Saved entries
○ ○ ○ ○ ○ ○ ○

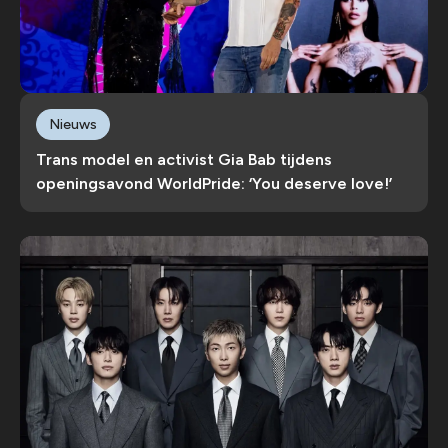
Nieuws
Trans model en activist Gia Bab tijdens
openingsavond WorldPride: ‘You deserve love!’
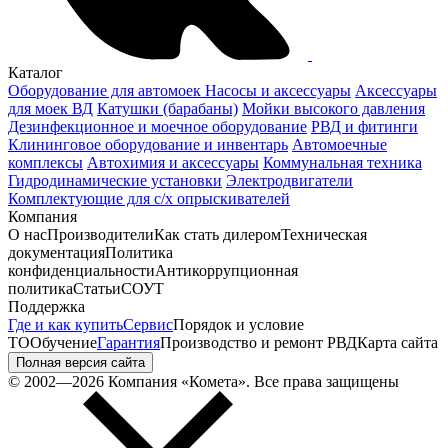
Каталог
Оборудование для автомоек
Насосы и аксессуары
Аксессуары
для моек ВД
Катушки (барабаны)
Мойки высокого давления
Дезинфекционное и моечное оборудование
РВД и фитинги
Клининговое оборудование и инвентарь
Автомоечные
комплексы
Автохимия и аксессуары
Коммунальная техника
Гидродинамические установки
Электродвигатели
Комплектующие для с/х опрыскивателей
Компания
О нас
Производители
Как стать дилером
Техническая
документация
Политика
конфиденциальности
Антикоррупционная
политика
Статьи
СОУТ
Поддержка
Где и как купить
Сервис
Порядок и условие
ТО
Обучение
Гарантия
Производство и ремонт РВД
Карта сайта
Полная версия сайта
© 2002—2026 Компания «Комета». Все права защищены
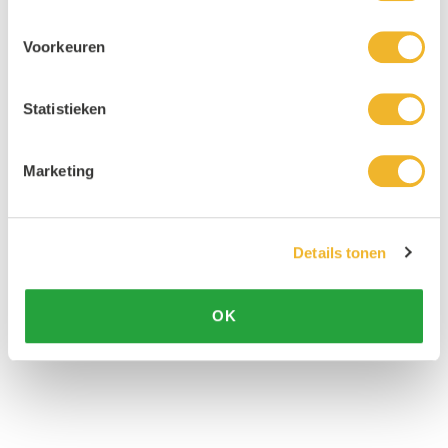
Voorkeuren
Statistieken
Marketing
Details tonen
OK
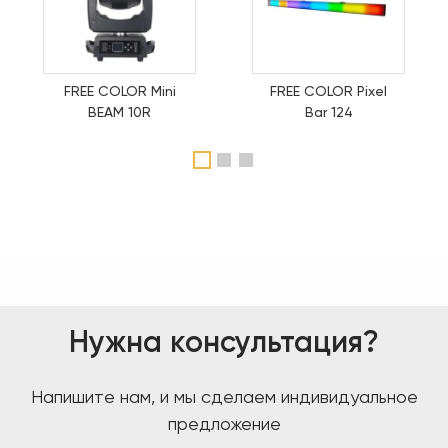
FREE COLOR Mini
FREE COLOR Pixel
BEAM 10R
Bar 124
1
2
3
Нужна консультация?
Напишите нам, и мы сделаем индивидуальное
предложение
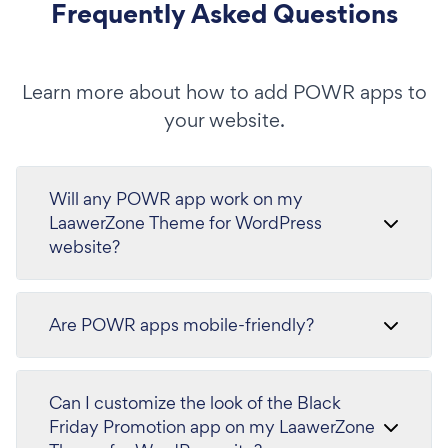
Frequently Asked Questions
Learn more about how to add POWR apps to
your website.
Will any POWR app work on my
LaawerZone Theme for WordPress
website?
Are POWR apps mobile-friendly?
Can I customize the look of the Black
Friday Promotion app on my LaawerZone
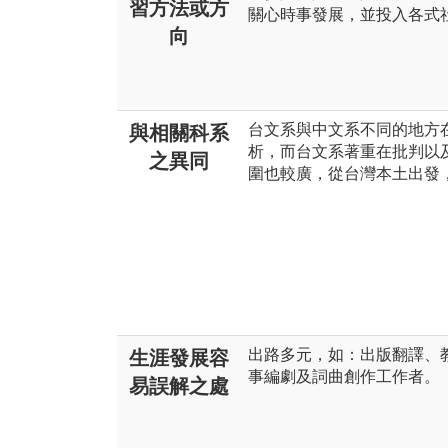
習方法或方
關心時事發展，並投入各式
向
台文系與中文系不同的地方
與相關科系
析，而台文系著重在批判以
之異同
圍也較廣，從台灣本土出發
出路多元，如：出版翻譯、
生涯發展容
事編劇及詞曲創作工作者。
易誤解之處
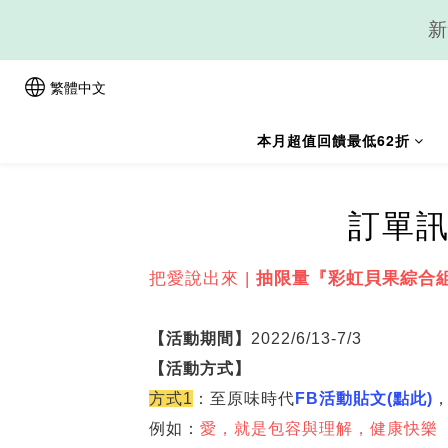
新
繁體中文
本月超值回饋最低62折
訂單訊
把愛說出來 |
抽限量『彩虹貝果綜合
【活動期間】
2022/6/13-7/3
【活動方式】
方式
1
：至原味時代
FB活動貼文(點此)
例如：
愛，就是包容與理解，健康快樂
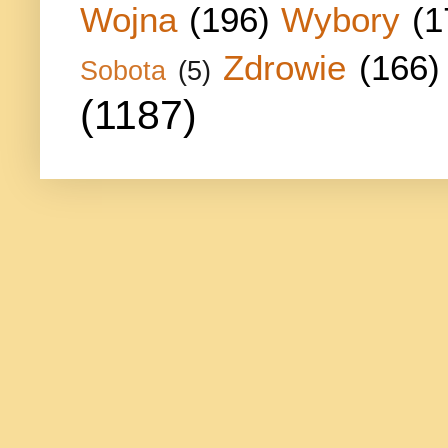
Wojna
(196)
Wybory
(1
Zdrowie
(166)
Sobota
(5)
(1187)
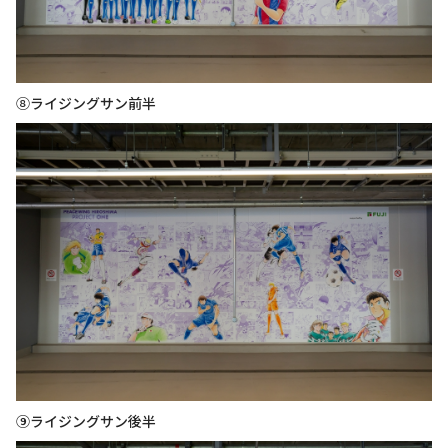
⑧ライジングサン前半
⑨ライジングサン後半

○ ○ ○ ○ ○ ○ ○

● WORK REQUIRED: Since only the text is wanted, repeat all the records above exactly and omit the pictures.

● OUTPUT FOR THIS TASK:
Nieuws
Trans model en activist Gia Bab tijdens
openingsavond WorldPride: ‘You deserve love!’
Каталог
Оборудование для автомоек
Насосы и аксессуары
Аксессуары
для моек ВД
Катушки (барабаны)
Мойки высокого давления
Дезинфекционное и моечное оборудование
РВД и фитинги
Клининговое оборудование и инвентарь
Автомоечные
комплексы
Автохимия и аксессуары
Коммунальная техника
Гидродинамические установки
Электродвигатели
Комплектующие для с/х опрыскивателей
Компания
О нас
Производители
Как стать дилером
Техническая
документация
Политика
конфиденциальности
Антикоррупционная
политика
Статьи
СОУТ
Поддержка
Где и как купить
Сервис
Порядок и условие
ТО
Обучение
Гарантия
Производство и ремонт РВД
Карта сайта
Полная версия сайта
© 2002—2026 Компания «Комета». Все права защищены
Voorkeuren
Statistieken
Marketing
Details tonen
OK
FREE COLOR Mini
FREE COLOR Pixel
BEAM 10R
Bar 124
1
2
3
Нужна консультация?
Напишите нам, и мы сделаем индивидуальное
предложение
Frequently Asked Questions
Learn more about how to add POWR apps to
your website.
Will any POWR app work on my
LaawerZone Theme for WordPress
website?
Are POWR apps mobile-friendly?
Can I customize the look of the Black
Friday Promotion app on my LaawerZone
習方法或方
關心時事發展，並投入各式
向
台文系與中文系不同的地方
與相關科系
析，而台文系著重在批判以
之異同
圍也較廣，從台灣本土出發
出路多元，如：出版翻譯、
生涯發展容
事編劇及詞曲創作工作者。
易誤解之處
新
繁體中文
本月超值回饋最低62折
訂單訊
把愛說出來 |
抽限量『彩虹貝果綜合
【活動期間】
2022/6/13-7/3
【活動方式】
方式
1
：至原味時代
FB活動貼文(點此)
例如：
愛，就是包容與理解，健康快樂
Wojna
(196)
Wybory
(1
Zdrowie
(166)
Sobota
(5)
(1187)
⑧ライジングサン前半
⑨ライジングサン後半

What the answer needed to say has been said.